In der Fortbildung wird GeoGebra 6 Classic genutzt und die GeoGebra-Suite in den Blick genommen.

Modul D: Blended Learning - ortsunabhängiger Unterricht
Hier steht die Unterrichtsmethode "Flipped Classroom" im Vordergrund. Die Teilnehmenden lernen aktiv Tools zur Erstellung von Lernvideos sowie Methoden, diese in den Lernprozess der Schülerinnen und Schüler sinnvoll einzubinden, kennen.
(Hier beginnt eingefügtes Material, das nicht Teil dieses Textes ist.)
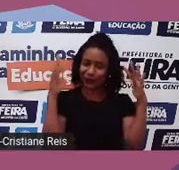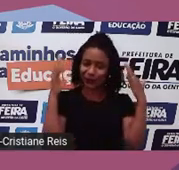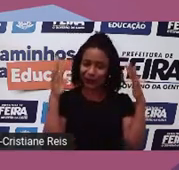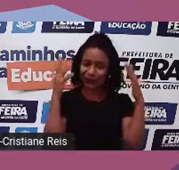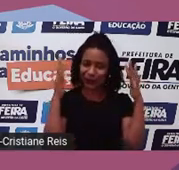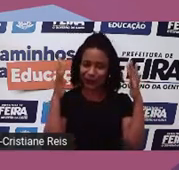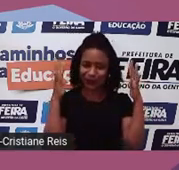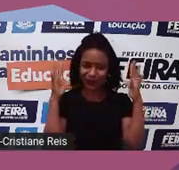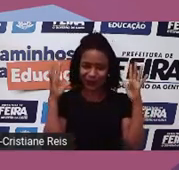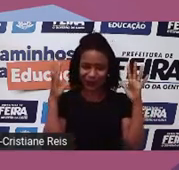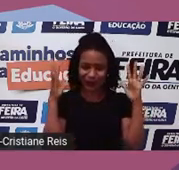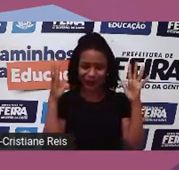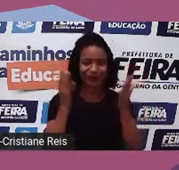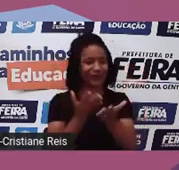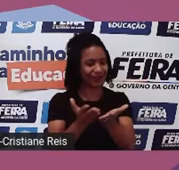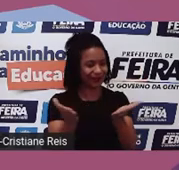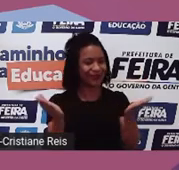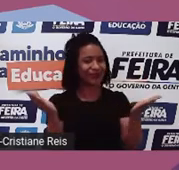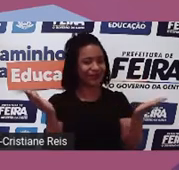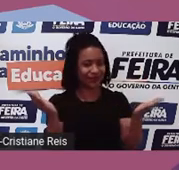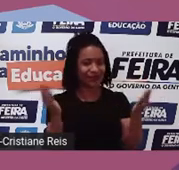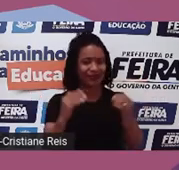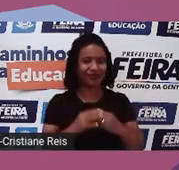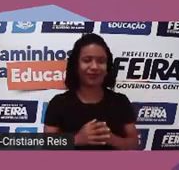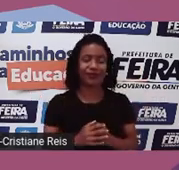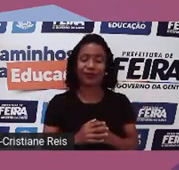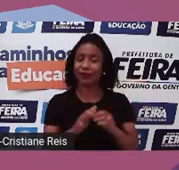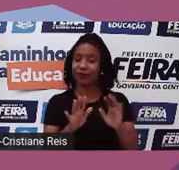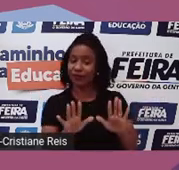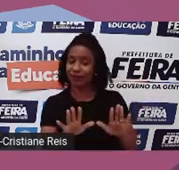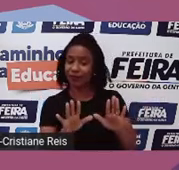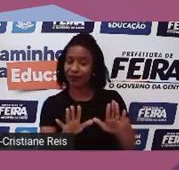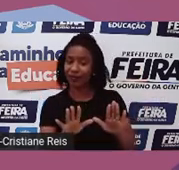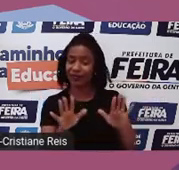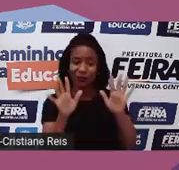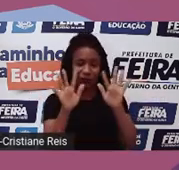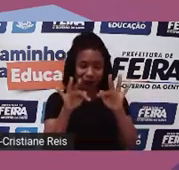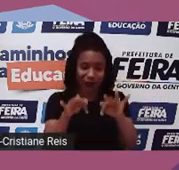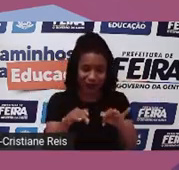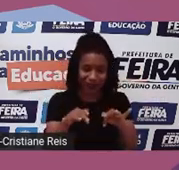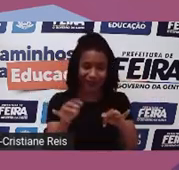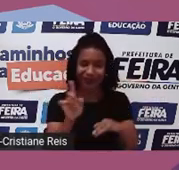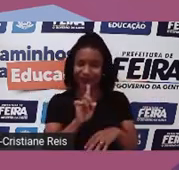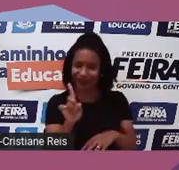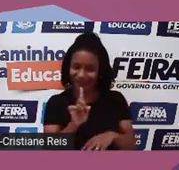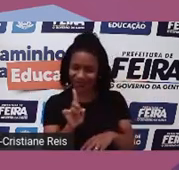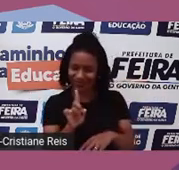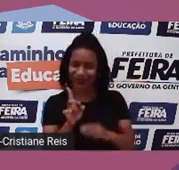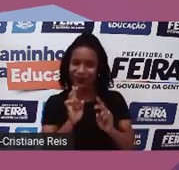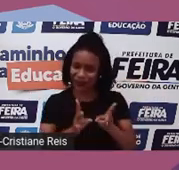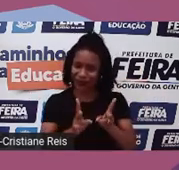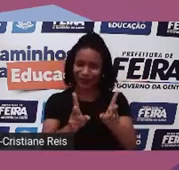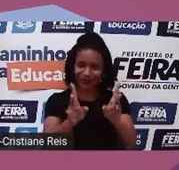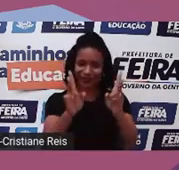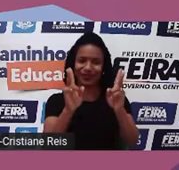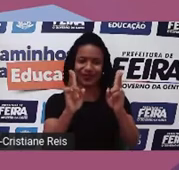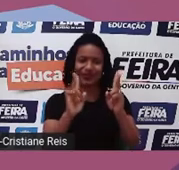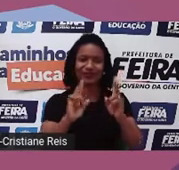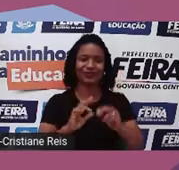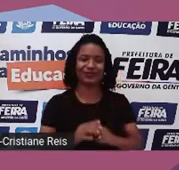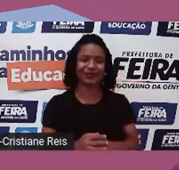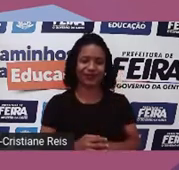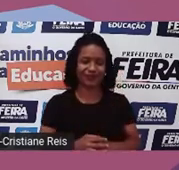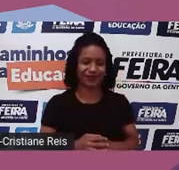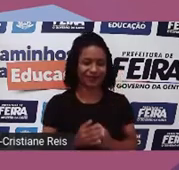internauta. Parabéns, internauta. Mas ainda não terminamos, né? But you not done yet. It's time to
Es werden Möglichkeiten aufgezeigt, mit denen die Lernenden ihre digitale Selbstorganisation über Lernmanagementsysteme fördern können.
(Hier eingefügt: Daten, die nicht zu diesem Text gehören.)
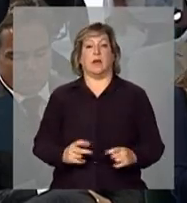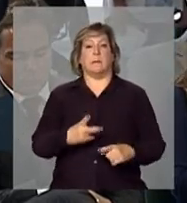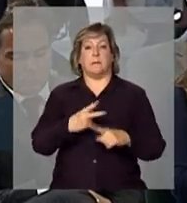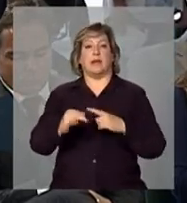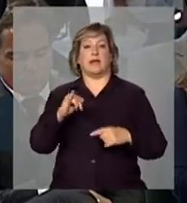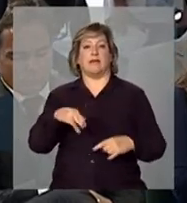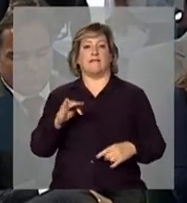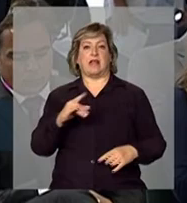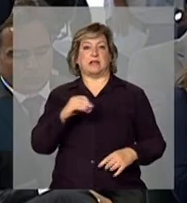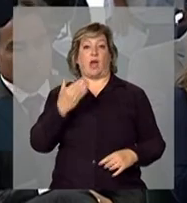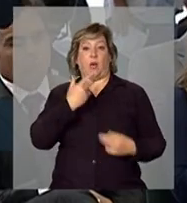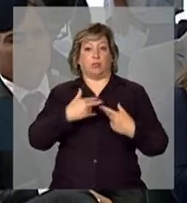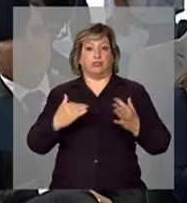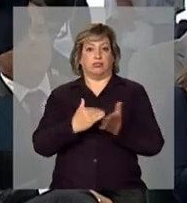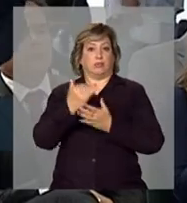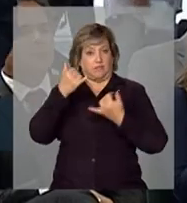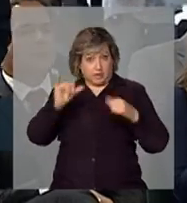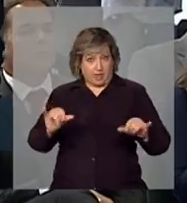inflação de alimentos?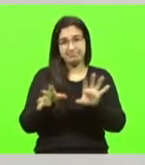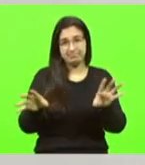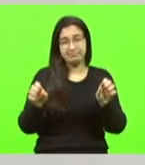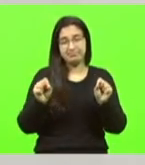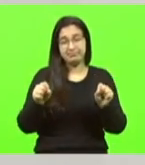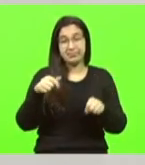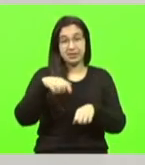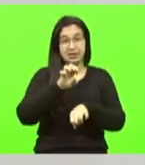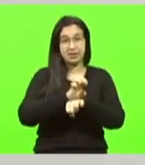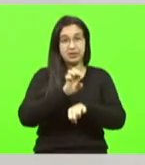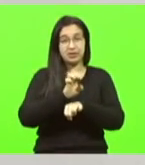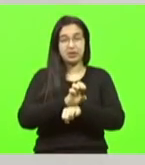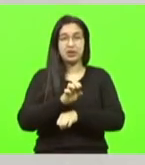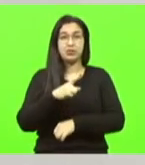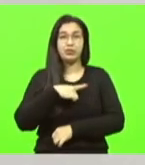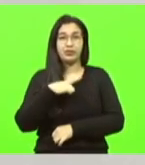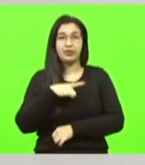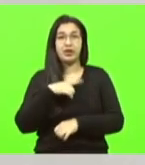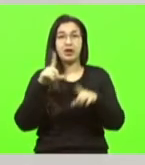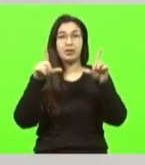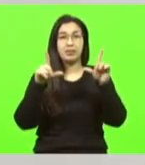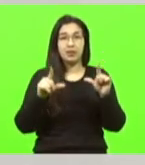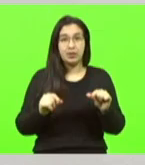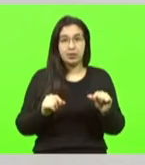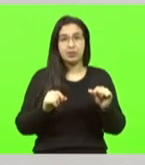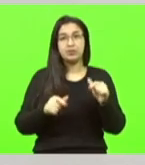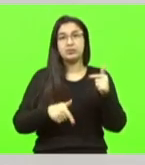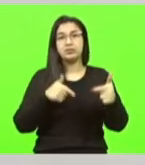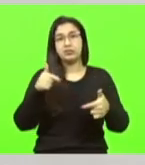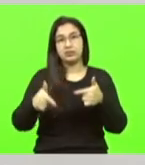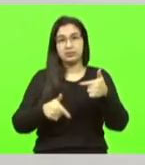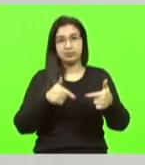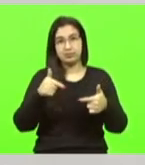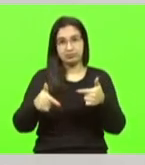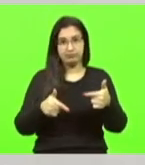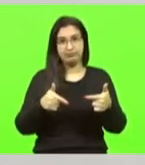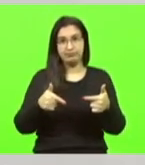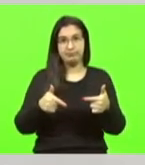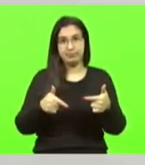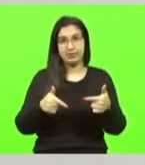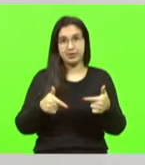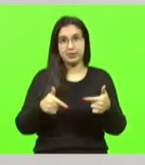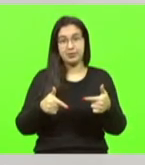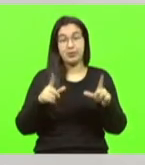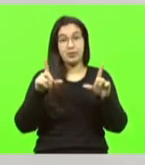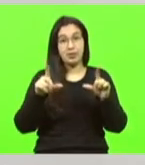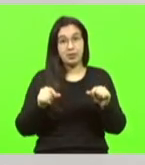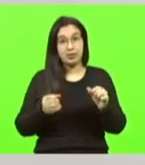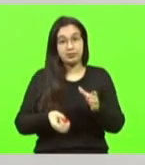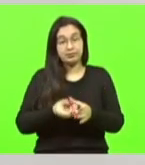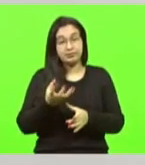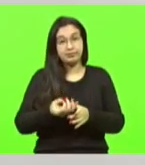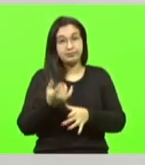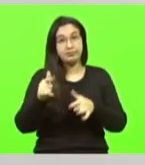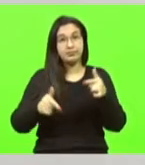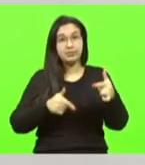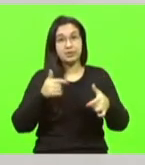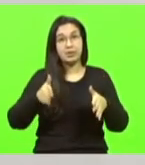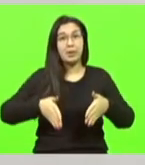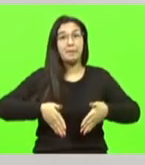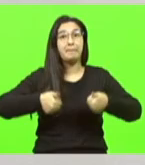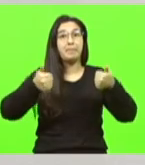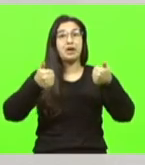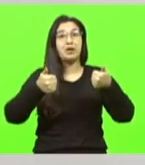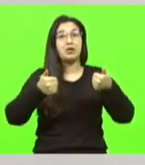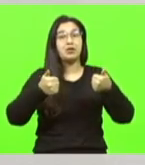atualmente uma das menores taxas de desemprego, um dos melhores índices de geração de emprego e uma das melhores rendas médias do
Modul E: Nachhaltiges Lernen und Leistungsmessung
Im Hinblick auf eine erfolgreiche Vorbereitung der Lernenden auf die Abiturprüfung widmet sich dieses Modul schwerpunktmäßig dem Wachhalten von (Basis-) Kompetenzen und der Leistungsmessung.
Neben motivationssteigernden Elementen der Gamification geht es auch um Themen wie effektive (Nach-)Hilfeansätze, progressives Klausurdesign und die Gestaltung von mündlichen Prüfungen.
Dieses Modul stellt den letzten Baustein der Fortbildungsreihe dar. Daher sollen die Erkenntnisse vorangegangener Module in besonderer Weise berücksichtigt werden, um und einen Ausblick auf eine nachhaltige Fortführung der einzelnen Module zu generieren.

[hBezüge zum Referenzrahmen Schulqualität NRW:
2.1 Ergebnis- und Standardorientierung
2.2 Kompetenzorientierung
2.7 Lernerfolgsüberprüfung und Leistungsbewertung
2.10 Lernen und Lehren im digitalen Wandel

Medienkompetenz wird, soweit im Hinblick auf das Thema angemessen, gefördert. Durchgängig werden die Informatischen Grundkenntnisse als digitale Schlüsselkompetenz eingesetzt. Dies insbesondere zur Sicherung der Einzel- und Gruppenergebnisse um eine nachhaltige Nutzung zu gewährleisten.

Organisatorischer Rahmen:

Die Fortbildung besteht aus fünf auf einem Basismodul aufbauenden Modulen A-E. Die einzelnen Module sind als zweitägige Workshops aufgebaut, wobei der Abstand zwischen den Fortbildungstagen zur Erprobung von Methoden oder Inhalten des ersten Tages dient.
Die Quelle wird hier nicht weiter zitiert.